_Problem requirements_
Please repeat exactly the lines below from the one containing "#887059; stroke-width: 22" down to the one containing "M 508,1 L 547,1", both included, and nothing else.

==========

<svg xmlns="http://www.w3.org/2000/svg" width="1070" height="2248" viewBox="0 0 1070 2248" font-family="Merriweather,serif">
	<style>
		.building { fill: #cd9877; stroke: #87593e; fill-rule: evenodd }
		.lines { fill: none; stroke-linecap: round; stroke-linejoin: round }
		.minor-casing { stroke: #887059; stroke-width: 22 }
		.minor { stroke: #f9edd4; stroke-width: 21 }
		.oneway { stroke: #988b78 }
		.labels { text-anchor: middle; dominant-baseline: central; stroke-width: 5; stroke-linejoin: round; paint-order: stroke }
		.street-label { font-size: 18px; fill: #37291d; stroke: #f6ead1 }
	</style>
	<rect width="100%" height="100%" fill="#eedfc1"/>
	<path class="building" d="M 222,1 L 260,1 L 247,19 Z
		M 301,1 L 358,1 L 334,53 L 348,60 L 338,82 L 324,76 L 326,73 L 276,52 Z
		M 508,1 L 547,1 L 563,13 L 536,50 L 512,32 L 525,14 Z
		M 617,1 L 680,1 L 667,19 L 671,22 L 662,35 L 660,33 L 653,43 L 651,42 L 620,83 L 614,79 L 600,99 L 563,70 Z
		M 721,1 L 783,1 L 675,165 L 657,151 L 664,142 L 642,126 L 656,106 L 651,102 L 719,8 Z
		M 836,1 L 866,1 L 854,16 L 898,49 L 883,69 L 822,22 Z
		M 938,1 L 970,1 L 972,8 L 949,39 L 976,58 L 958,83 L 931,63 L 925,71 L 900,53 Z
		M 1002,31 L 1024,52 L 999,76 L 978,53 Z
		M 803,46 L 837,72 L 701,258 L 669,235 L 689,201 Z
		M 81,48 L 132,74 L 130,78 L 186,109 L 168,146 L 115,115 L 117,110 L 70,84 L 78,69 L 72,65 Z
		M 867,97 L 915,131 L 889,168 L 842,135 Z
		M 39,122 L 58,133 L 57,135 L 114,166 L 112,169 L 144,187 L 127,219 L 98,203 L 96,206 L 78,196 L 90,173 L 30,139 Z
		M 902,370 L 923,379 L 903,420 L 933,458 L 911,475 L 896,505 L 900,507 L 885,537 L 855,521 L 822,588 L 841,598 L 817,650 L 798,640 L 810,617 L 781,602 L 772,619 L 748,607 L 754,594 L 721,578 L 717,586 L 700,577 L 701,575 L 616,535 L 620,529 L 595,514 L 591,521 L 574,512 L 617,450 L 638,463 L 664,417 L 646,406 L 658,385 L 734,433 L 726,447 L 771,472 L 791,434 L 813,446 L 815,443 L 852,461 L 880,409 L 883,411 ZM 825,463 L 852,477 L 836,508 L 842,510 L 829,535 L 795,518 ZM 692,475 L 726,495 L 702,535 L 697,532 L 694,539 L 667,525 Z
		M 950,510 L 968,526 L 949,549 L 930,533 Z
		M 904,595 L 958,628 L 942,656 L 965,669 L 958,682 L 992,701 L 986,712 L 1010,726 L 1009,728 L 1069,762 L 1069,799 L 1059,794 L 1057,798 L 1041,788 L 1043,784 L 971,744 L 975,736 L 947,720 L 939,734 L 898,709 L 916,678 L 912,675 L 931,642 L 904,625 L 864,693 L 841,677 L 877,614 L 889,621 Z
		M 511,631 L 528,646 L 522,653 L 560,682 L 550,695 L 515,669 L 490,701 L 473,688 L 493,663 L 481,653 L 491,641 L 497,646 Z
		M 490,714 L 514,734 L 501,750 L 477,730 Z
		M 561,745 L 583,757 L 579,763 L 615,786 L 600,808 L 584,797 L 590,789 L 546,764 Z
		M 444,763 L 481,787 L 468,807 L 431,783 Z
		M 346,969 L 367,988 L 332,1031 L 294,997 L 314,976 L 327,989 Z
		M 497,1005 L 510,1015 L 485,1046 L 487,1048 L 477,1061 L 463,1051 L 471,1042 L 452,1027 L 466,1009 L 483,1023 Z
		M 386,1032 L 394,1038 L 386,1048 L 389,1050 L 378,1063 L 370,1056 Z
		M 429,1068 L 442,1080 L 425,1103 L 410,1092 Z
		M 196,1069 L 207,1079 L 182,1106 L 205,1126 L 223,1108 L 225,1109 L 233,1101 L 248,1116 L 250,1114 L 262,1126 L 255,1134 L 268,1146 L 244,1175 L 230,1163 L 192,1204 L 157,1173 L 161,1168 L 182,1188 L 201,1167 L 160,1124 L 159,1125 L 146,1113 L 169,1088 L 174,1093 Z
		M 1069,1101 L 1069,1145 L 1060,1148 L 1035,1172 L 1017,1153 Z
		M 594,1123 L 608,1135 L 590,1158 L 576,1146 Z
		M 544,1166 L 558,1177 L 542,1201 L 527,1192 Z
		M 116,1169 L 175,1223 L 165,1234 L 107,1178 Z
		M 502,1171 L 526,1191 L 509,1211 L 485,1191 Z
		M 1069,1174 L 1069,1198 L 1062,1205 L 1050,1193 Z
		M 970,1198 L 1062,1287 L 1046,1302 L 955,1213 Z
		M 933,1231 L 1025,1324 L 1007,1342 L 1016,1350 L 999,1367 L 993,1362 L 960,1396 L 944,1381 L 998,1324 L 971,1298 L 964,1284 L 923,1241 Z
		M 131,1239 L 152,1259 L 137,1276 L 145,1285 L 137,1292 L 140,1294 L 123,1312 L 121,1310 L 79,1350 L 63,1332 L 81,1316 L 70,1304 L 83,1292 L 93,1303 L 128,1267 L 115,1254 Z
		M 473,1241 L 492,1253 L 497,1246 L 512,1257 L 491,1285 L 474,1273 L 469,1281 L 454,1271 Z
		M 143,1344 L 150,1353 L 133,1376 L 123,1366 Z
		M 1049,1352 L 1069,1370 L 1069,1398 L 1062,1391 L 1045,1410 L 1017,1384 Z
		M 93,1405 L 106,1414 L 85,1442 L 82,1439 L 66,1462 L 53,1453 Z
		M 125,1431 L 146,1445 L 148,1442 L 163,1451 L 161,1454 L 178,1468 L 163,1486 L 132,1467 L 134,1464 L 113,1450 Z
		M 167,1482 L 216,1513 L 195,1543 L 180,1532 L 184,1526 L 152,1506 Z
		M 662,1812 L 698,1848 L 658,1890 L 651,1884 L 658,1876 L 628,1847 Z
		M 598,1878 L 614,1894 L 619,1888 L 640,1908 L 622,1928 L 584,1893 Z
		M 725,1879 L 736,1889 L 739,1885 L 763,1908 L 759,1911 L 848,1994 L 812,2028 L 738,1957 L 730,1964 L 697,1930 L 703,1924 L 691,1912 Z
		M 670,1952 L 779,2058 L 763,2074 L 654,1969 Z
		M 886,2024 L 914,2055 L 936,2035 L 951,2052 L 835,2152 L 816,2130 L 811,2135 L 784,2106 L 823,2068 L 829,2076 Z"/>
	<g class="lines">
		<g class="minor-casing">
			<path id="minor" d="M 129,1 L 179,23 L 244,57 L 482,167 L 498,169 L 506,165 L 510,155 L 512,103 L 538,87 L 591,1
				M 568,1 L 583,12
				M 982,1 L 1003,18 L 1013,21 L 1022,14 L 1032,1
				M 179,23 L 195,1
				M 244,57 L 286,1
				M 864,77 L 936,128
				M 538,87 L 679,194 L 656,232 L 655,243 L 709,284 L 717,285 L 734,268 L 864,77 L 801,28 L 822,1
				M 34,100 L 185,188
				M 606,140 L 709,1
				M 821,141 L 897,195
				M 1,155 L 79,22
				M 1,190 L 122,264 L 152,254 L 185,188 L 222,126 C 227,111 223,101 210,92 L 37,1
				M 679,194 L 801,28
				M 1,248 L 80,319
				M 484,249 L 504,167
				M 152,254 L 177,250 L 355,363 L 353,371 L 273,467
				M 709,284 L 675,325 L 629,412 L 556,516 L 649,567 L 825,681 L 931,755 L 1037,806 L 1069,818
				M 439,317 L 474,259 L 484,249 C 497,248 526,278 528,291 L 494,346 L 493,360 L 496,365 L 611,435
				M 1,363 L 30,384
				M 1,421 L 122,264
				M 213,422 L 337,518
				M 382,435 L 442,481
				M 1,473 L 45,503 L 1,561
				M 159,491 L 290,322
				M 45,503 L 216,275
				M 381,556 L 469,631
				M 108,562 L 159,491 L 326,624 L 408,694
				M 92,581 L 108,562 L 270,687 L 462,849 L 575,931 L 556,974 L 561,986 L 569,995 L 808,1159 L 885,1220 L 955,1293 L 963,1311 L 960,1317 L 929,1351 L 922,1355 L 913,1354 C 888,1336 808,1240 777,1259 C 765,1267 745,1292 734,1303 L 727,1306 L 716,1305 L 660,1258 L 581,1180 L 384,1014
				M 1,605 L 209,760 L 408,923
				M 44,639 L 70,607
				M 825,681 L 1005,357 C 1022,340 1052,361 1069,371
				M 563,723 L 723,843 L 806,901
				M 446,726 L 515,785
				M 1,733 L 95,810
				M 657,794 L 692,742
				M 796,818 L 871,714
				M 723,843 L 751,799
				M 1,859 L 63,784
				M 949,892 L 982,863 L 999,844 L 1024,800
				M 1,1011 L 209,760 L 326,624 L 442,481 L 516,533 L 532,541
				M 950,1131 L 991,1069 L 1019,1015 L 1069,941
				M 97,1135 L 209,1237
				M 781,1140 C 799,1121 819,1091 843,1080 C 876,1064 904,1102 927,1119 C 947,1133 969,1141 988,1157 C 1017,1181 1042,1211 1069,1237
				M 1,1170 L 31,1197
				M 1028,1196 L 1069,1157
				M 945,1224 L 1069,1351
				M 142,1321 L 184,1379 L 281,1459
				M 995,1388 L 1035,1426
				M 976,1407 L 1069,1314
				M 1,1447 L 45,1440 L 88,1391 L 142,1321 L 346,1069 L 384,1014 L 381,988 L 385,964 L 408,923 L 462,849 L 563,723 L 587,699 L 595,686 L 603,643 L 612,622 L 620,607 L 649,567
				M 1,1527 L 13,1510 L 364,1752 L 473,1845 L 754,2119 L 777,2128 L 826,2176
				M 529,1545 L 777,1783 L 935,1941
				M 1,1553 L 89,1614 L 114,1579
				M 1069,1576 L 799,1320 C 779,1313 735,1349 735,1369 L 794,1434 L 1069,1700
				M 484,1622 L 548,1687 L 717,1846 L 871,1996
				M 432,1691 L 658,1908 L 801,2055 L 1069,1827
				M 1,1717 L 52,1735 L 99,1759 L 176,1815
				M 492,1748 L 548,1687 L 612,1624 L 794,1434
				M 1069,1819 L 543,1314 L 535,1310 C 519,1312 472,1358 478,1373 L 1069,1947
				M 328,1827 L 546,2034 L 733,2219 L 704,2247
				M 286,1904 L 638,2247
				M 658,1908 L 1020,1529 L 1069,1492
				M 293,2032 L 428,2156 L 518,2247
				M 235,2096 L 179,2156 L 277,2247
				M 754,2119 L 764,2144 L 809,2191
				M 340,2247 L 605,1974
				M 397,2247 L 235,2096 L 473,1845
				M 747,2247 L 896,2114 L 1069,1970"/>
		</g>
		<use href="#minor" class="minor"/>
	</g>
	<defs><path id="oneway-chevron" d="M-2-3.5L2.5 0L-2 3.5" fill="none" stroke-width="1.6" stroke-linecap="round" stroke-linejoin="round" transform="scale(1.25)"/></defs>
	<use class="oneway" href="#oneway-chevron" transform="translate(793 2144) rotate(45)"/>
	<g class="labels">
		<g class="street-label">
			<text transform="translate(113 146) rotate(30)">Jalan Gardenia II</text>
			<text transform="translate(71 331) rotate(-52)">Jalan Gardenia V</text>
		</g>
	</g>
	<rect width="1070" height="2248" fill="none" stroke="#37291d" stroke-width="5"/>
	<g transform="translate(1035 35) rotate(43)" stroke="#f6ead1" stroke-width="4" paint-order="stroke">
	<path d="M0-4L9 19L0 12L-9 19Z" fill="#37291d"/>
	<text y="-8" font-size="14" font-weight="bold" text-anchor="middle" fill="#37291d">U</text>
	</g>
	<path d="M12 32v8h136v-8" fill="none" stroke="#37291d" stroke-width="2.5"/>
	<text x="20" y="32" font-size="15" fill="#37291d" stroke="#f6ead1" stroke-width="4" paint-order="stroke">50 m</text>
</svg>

==========

_Result of this exercise_
		.minor-casing { stroke: #887059; stroke-width: 22 }
		.minor { stroke: #f9edd4; stroke-width: 21 }
		.oneway { stroke: #988b78 }
		.labels { text-anchor: middle; dominant-baseline: central; stroke-width: 5; stroke-linejoin: round; paint-order: stroke }
		.street-label { font-size: 18px; fill: #37291d; stroke: #f6ead1 }
	</style>
	<rect width="100%" height="100%" fill="#eedfc1"/>
	<path class="building" d="M 222,1 L 260,1 L 247,19 Z
		M 301,1 L 358,1 L 334,53 L 348,60 L 338,82 L 324,76 L 326,73 L 276,52 Z
		M 508,1 L 547,1 L 563,13 L 536,50 L 512,32 L 525,14 Z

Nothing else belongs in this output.